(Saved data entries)
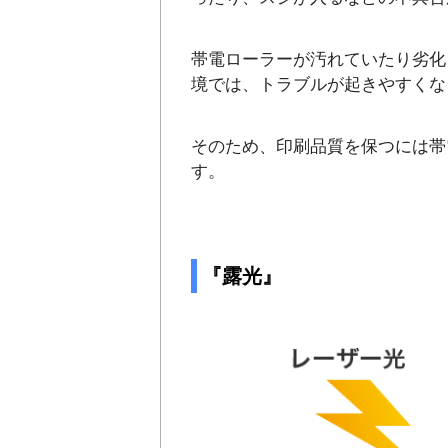
帯電ローラーが汚れていたり劣化
境では、トラブルが起きやすくな
そのため、印刷品質を保つには帯
す。
『露光』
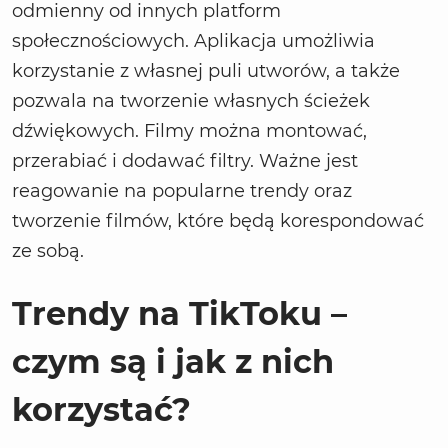
odmienny od innych platform
społecznościowych. Aplikacja umożliwia
korzystanie z własnej puli utworów, a także
pozwala na tworzenie własnych ścieżek
dźwiękowych. Filmy można montować,
przerabiać i dodawać filtry. Ważne jest
reagowanie na popularne trendy oraz
tworzenie filmów, które będą korespondować
ze sobą.
Trendy na TikToku –
czym są i jak z nich
korzystać?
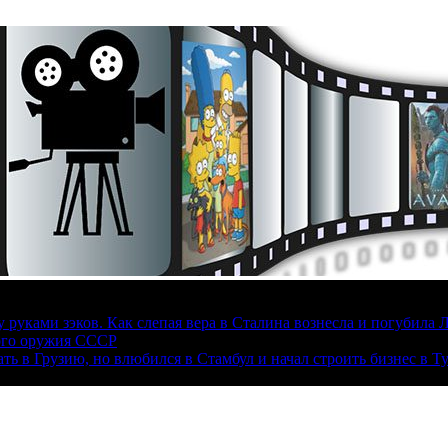
руками зэков. Как слепая вера в Сталина вознесла и погубила 
ого оружия СССР
ать в Грузию, но влюбился в Стамбул и начал строить бизнес в Т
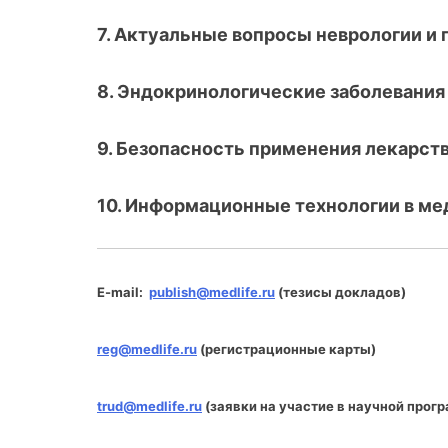
7. Актуальные вопросы неврологии и 
8. Эндокринологические заболевания
9. Безопасность применения лекарст
10. Информационные технологии в м
E-mail:
publish@medlife.ru
(тезисы докладов)
reg@medlife.ru
(регистрационные карты)
trud@medlife.ru
(заявки на участие в научной прог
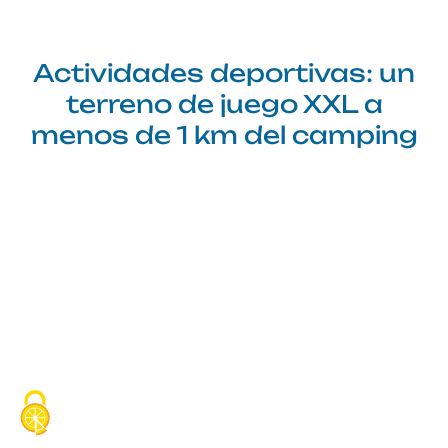
Actividades deportivas: un
terreno de juego XXL a
menos de 1 km del camping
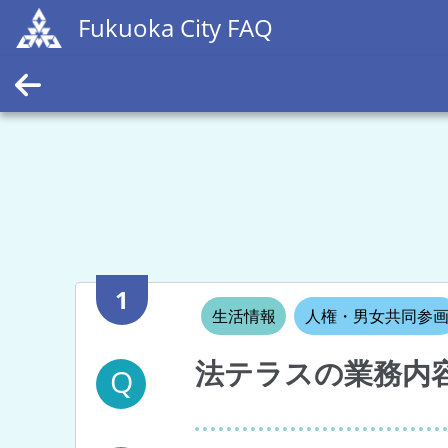
Fukuoka City FAQ
1
生活情報
人権・男女共同参
法テラスの業務内
Q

▶ **To-do item**:
Using the data above, write out every line exactly, leaving the images behind.

▶ **Written answer**:
帯電ローラーが汚れていたり劣化
境では、トラブルが起きやすくな
そのため、印刷品質を保つには帯
す。
『露光』
odmienny od innych platform
społecznościowych. Aplikacja umożliwia
korzystanie z własnej puli utworów, a także
pozwala na tworzenie własnych ścieżek
dźwiękowych. Filmy można montować,
przerabiać i dodawać filtry. Ważne jest
reagowanie na popularne trendy oraz
tworzenie filmów, które będą korespondować
ze sobą.
Trendy na TikToku –
czym są i jak z nich
korzystać?
руками зэков. Как слепая вера в Сталина вознесла и погубила 
ого оружия СССР
ать в Грузию, но влюбился в Стамбул и начал строить бизнес в Т
7. Актуальные вопросы неврологии и 
8. Эндокринологические заболевания
9. Безопасность применения лекарст
10. Информационные технологии в м
E-mail:
publish@medlife.ru
(тезисы докладов)
reg@medlife.ru
(регистрационные карты)
trud@medlife.ru
(заявки на участие в научной прог
Actividades deportivas: un
terreno de juego XXL a
menos de 1 km del camping
Fukuoka City FAQ
1
生活情報
人権・男女共同参
法テラスの業務内
Q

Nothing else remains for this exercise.